10. Before placing this opinion before the Legal Affairs Committee, I took the liberty of conferring with Mrs Agudo and obtaining her support for certain possible amendments to her draft recommendation. As a result of our discussions, a preliminary draft opinion was presented to the Environment Committee on 29 April for its consideration. The Environment Committee accepted all of the amendments on which Mrs Agudo and I had agreed. In addition to these amendments, however, I had included a further amendment as a result of insights gained after the discussions held with Mrs Agudo during the March/April part-session. Unfortunately, I had not the opportunity to explain this to her before the meeting of the Environment Committee of 29 April last, due to the short time available. This additional point concerns the idea of a Committee of Ministers’ Recommendation as a provisional interim measure to be implemented as a preparatory step prior to elaboration of a Protocol to the ECHR; it would appear in an amended recommendation as paragraph 10.a.ii. On learning of their discomfort with this proposal, therefore, I took the step of further elaborating this explanatory memorandum and of clarifying the purpose of the amendment which would introduce a new paragraph 10.a.ii to the recommendation.
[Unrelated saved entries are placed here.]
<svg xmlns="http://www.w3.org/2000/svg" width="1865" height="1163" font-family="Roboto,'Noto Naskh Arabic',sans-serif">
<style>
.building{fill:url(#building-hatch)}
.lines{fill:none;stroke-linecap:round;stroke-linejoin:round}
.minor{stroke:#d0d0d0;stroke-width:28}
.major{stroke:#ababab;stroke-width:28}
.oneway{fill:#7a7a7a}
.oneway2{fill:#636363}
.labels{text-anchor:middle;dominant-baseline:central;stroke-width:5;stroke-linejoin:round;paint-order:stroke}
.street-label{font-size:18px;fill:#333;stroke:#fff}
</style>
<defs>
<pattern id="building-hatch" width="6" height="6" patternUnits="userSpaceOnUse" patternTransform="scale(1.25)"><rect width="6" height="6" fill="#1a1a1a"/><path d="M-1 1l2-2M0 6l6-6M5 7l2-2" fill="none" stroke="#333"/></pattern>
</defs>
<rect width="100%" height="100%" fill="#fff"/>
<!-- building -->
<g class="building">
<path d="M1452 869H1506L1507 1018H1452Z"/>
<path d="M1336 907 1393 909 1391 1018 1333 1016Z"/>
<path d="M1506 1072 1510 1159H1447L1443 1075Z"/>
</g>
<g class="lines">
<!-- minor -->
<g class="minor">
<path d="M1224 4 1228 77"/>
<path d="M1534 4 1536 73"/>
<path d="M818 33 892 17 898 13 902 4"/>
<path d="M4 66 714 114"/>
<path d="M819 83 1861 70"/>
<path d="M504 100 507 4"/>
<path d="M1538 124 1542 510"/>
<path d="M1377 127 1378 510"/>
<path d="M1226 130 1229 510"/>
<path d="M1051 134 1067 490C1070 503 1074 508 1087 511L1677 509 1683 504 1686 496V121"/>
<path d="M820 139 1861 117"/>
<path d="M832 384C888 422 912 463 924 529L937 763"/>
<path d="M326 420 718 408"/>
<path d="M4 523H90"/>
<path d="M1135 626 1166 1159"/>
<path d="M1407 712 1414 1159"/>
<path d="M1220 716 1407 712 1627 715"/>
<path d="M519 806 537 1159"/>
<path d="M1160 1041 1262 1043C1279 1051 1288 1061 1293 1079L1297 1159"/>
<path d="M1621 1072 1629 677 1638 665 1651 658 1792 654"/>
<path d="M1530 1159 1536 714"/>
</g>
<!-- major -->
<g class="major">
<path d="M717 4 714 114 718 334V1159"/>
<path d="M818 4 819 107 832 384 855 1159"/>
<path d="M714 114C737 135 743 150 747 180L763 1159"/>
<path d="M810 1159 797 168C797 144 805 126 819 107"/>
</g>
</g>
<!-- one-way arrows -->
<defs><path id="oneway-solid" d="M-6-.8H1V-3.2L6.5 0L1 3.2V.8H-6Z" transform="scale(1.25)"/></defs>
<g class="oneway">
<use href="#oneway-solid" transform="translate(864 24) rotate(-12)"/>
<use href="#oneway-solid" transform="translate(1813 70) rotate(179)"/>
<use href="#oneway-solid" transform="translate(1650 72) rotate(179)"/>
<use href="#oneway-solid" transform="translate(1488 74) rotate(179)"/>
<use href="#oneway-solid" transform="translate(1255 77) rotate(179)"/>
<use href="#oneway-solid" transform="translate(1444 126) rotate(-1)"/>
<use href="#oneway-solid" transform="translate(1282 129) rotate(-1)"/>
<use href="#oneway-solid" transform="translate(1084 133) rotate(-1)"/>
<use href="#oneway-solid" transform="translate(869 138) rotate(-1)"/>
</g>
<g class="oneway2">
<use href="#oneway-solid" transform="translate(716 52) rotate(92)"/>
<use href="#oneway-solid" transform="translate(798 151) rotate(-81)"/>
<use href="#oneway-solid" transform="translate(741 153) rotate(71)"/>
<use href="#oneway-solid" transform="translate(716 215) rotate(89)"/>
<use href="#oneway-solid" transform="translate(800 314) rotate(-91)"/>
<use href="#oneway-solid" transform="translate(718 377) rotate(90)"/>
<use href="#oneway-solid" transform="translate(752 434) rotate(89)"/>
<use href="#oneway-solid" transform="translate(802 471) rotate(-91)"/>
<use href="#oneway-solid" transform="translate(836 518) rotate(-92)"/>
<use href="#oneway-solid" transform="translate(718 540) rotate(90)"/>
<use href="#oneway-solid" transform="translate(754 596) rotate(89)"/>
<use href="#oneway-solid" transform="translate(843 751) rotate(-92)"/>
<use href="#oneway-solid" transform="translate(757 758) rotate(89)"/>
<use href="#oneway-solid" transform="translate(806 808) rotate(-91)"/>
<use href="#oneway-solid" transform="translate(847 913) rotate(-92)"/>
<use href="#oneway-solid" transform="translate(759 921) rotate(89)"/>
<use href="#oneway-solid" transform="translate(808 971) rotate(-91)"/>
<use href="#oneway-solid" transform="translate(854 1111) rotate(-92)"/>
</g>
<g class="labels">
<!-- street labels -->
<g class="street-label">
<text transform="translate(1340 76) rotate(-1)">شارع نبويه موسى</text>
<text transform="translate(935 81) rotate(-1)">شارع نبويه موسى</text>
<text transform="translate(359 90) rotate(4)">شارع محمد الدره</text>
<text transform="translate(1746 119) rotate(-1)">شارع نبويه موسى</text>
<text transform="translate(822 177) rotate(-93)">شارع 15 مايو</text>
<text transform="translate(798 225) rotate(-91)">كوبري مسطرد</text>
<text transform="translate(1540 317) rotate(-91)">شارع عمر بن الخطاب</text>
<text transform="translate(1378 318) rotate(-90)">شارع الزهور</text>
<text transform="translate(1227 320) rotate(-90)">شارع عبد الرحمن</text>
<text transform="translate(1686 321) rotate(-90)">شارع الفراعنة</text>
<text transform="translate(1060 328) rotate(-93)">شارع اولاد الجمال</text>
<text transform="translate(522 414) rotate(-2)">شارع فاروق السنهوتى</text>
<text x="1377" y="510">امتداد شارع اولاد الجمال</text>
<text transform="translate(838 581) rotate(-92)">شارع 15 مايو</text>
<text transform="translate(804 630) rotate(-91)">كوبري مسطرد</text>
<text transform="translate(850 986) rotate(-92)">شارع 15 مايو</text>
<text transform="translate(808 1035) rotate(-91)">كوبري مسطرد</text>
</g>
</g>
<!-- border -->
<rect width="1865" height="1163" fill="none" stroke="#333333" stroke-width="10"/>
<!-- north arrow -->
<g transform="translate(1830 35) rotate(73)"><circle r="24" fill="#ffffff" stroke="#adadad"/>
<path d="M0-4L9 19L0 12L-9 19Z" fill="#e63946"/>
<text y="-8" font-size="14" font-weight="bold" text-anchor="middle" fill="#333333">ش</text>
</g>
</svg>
I hope this change has made the text acceptable.
Reporting committee: Committee on the Environment, Agriculture and Local and Regional Affairs.
Committee for opinion: Committee on Legal Affairs and Human Rights
Reference to committee: Doc 8369, Reference No 2377 of 26 April 1999
Opinion approved by the committee on 5 June 2003
Secretaries to the committee: Ms Coin, Mr Schirmer, Mr Ćupina, Mr Milner
1 See Doc 9791 tabled by the Committee on the Environment, Agriculture and Local and Regional Affairs.
2 See for example López Ostra v. Spain (23/11/94) and Guerra & otrs v. Italy (19/2/98).